Die „New York Times“ vergleicht sie mit der US-Politserie „House of Cards“, der „Spiegel“ nennt sie gar „Homeland DDR“: die Rede ist von „Deutschland 83“, einer achtteiligen Miniserie von RTL, die bereits beim US-Kabelsender Sundance TV gelaufen ist. Ab 26. November ist sie Donnerstags in Doppelfolgen im RTL-Hauptabendprogramm zu sehen.

Nach US-Vorbild

Die wie ihre US-Vorbilder horizontal (episodenübergreifend) erzählte Produktion ist schon jetzt ein kleines deutsches Fernsehwunder: Mehr als 20 Sender und Streamingdienste haben die Spionageserie über das deutsche Schicksalsjahr 1983 im Kalten Krieg bislang gekauft – etwa Channel One (Russland), Sky Italia, Hulu (USA), TV4 (Skandinavien) und auch auf i-Tunes wird sie erhältlich sein.

Schon in den ersten Szenen wird klar, dass der junge Soldat Martin Rauch (genial besetzt mit „Homevideo“-Star Jonas Nay) der Nationalen Volksarmee nicht freiwillig in den Auslandsgeheimdienst der DDR wechselt.

Ein Erwachen in Puma-Leiberl

Seine linientreue Tante (gespielt von Maria Schrader), ist Kulturattaché der DDR in Bonn. Eines Tages taucht sie mit zwei Agenten bei ihm zu Hause auf. Und ehe er es sich versieht, bricht ihm einer die Hand, dann wird es schwarz vor seinen Augen. Als der junge Mann aufwacht, trägt er ein rotes Puma-Leiberl, heißt Oberleutnant Moritz Stamm, wird in die BRD gebracht und dort bei General Edel eingeschleust. Der plant das Manöver „Able Archer 83“, mit dem die Nato ihre nukleare Reaktionsfähigkeit im Falle eines Angriffs durch den Warschauer Pakt testet – und dabei wird der junge Spion in der Serie zur zentralen Figur in diesem Konflikt.

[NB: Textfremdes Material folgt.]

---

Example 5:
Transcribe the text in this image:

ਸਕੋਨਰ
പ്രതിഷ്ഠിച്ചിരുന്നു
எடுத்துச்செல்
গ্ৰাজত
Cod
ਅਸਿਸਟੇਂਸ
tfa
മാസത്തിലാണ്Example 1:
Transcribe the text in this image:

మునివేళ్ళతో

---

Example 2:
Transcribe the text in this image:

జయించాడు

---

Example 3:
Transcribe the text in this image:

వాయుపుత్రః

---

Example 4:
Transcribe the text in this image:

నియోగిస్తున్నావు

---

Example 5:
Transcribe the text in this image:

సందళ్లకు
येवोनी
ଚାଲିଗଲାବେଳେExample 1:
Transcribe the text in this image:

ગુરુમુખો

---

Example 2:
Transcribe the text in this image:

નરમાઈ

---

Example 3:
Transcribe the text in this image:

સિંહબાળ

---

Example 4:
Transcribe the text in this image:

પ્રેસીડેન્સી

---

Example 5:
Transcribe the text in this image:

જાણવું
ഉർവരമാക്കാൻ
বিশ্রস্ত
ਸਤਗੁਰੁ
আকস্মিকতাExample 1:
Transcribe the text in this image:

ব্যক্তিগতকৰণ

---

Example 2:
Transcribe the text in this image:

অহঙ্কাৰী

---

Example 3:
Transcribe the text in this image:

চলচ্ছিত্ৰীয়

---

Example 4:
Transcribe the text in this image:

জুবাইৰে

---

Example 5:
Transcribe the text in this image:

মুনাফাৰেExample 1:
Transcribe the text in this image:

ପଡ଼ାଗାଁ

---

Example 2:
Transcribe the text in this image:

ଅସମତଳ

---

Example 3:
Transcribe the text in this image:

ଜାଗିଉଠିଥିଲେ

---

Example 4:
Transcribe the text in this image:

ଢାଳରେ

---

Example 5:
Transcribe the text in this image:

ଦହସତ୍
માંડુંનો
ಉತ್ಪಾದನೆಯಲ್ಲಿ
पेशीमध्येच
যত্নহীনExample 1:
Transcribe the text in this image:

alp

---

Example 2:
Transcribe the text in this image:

Situationskomik: Die DDR verzweifelt fast an einer Floppy-Diskette
Situationskomik: Die DDR verzweifelt fast an einer Floppy-Diskette © RTL

Die reale Geschichte über den Herbst 1983 ist in der Serie auf Fernsehbildschirmen zu sehen, ein bisschen Vorwissen zahlt sich aus. „Deutschland 83“ ist nicht nur historisches TV, sondern auch Coming-of-Age-Geschichte, Liebesdrama – und der postideologische Blick auf die DDR der Achtzigerjahre führt die Ideologie der DDR in all ihrer Tragikomik vor. Dazu tragen auch Stars wie Sylvester Groth, Ulrich Noethen oder Ludwig Trepte bei. Und der Retro-Charme (Walkman, Telefonzellen, Nena, etc.) sitzt.

Eigene Geschichte


Es ist, als würde das deutsche Fernsehen gerade seine eigene Nachkriegsgeschichte serienweise entdecken: Die ARD experimentierte mit der Grenzposse „Sedwitz“, ihr „Weissensee“ ist längst ein Dauerbrenner, und das ZDF zog mit „Blochin“ nach. RTL setzt auf fiktive historische Themen, die es mit Dokus begleitet. „Wir glauben tatsächlich, dass viele Geschichten aus der jüngeren Vergangenheit noch nicht im Fernsehen erzählt wurden. Ein Vorteil ist, dass der Zuschauer sie sofort einordnen kann“, sagt RTL-Chef Frank Hoffmann zur Kleinen Zeitung. Und weil die Geschichte mit diesen acht Folgen noch nicht zu Ende erzählt ist, wird im Hintergrund schon an Staffel zwei und drei gearbeitet.